SMSFs have been allowed to borrow money to invest in property since 2007 and, since then, the number of SMSFs in Australia has steadily increased to 516,925, according to the latest Australian Tax Office (ATO) figures. The ATO data reveals that almost one million Australians are SMSF trustees and hold 42 percent of the national $1.4 trillion in superannuation funds.
According to the Reserve Bank of Australia’s September 2013 Financial Stability Review, “The potential for a further increase in property gearing in self-managed superannuation funds is a development that will be monitored closely by authorities for its implications, both for risks to financial stability and consumer protection.”
Here are four advantages of investing your SMSF in commercial direct property, in preference to other asset classes.
- Commercial property is one of the few assets that can be bought by an SMSF from its members. Your SMSF can potentially buy your own business premises and then you can pay rent to your SMSF. A residential property, on the other hand, cannot be lived in by a fund member or any fund members’ related parties, nor can it be rented by a fund member of any fund members’ related parties. For further details visit the Australian Securities and Investments Commission’s MoneySmart website.
- The MoneySmart website also details the strict rules against using borrowed funds to make improvements to residential property that forms an asset in your SMSF portfolio, so don’t even think about buying a renovators’ delight. This can severely limit potential capital gains as you cannot renovate it to increase its value. In contrast, an investment such as a bulk storage unit or warehouse has very low capital expenditure requirements.

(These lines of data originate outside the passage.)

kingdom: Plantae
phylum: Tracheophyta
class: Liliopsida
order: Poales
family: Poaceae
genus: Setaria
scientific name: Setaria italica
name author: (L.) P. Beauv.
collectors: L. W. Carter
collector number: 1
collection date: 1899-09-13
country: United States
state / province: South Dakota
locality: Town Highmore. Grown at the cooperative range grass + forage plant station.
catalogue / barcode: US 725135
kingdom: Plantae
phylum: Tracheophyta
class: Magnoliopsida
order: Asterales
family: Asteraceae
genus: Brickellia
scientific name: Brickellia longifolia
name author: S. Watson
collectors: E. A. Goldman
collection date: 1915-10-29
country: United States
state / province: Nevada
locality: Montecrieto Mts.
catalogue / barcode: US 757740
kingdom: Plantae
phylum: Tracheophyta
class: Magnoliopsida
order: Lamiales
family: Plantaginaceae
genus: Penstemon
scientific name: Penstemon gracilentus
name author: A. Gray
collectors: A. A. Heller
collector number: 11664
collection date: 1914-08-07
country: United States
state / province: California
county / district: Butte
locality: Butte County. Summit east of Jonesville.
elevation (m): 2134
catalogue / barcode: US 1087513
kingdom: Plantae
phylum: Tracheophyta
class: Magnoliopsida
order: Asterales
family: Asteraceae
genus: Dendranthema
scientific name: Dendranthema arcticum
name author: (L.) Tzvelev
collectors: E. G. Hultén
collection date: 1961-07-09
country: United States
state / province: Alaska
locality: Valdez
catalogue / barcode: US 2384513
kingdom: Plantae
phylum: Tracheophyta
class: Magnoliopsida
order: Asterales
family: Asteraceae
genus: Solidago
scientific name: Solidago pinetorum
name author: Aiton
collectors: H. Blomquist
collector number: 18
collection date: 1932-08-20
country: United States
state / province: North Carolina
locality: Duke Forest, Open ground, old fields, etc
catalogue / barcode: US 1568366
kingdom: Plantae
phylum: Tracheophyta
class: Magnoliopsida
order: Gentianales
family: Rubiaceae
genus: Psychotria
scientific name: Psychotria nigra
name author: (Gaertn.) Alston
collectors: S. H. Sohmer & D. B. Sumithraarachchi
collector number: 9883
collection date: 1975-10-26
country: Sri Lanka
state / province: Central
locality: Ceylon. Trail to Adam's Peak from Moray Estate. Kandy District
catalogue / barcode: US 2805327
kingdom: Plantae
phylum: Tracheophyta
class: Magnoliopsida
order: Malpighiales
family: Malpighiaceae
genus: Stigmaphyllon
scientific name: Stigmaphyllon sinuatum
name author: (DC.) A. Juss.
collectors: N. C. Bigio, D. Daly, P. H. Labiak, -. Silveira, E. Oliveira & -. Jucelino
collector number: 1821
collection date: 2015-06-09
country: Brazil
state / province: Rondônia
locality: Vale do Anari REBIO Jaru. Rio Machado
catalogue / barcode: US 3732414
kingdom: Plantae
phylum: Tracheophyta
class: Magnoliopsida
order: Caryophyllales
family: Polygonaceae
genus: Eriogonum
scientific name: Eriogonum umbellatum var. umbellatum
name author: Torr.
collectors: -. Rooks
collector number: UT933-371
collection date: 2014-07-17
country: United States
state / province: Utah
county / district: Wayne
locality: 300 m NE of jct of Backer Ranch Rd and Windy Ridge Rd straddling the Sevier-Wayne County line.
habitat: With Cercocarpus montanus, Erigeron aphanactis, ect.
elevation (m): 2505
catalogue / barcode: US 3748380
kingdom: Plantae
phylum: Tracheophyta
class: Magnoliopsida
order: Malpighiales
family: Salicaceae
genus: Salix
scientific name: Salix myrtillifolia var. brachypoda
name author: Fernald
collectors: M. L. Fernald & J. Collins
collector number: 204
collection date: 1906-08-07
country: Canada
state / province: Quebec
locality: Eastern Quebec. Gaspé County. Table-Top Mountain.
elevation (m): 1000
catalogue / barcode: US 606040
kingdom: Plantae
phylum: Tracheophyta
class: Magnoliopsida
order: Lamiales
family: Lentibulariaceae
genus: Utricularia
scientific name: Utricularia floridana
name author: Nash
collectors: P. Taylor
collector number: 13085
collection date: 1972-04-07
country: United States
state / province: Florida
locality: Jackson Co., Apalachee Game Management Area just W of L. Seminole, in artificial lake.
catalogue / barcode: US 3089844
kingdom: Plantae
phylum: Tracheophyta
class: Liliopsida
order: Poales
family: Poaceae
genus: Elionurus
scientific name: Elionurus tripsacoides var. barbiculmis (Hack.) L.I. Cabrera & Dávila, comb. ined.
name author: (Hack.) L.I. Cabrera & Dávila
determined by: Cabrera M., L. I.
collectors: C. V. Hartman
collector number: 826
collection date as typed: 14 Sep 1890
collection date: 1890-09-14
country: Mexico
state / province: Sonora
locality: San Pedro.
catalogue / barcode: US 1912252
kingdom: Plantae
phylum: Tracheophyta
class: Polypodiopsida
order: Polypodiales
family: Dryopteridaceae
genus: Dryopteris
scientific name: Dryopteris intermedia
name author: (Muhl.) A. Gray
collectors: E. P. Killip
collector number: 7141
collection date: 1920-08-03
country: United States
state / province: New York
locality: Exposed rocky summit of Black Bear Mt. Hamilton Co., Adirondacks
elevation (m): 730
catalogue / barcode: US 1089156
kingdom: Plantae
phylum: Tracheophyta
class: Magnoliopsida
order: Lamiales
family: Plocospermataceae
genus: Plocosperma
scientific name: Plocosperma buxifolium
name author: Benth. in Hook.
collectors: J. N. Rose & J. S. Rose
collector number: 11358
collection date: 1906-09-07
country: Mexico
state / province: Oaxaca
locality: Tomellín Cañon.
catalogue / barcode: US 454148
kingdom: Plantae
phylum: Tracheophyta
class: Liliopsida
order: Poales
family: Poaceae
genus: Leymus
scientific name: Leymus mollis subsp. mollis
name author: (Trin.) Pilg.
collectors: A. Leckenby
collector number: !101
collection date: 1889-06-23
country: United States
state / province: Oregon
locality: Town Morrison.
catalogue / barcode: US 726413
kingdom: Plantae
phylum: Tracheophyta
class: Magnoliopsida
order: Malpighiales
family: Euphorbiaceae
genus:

- Commercial leases are typically for a longer period than residential leases – usually around five years with a further option for another five years with incremental rental increases built into the lease. If you choose the right property and tenants with stable businesses which are unlikely to be adversely affected by an economic downturn you won’t have to deal with a regular turnover of tenants and can rely on a steady rental return.
- Many industrial properties are purely functional in design and construction, so there is less concern about tenants maintaining them or investors having to pay for costly renovations, which is often the case with residential property investments. That said, it’s important to ensure any essential, expensive upgrades, such as those required to meet new fire safety or health and safety standards, have already been carried out before investing in a commercial premise.
As with any potential investment, it’s important to tread carefully and be fully informed. To ensure a safe entry into property investment with an SMSF, seek professional advice and make sure it is the right fit for your investment portfolio. Visit the Australian Securities and Investments Commission (ASIC) website to familiarise yourself thoroughly with all the rules and regulations surrounding SMSFs and property investment.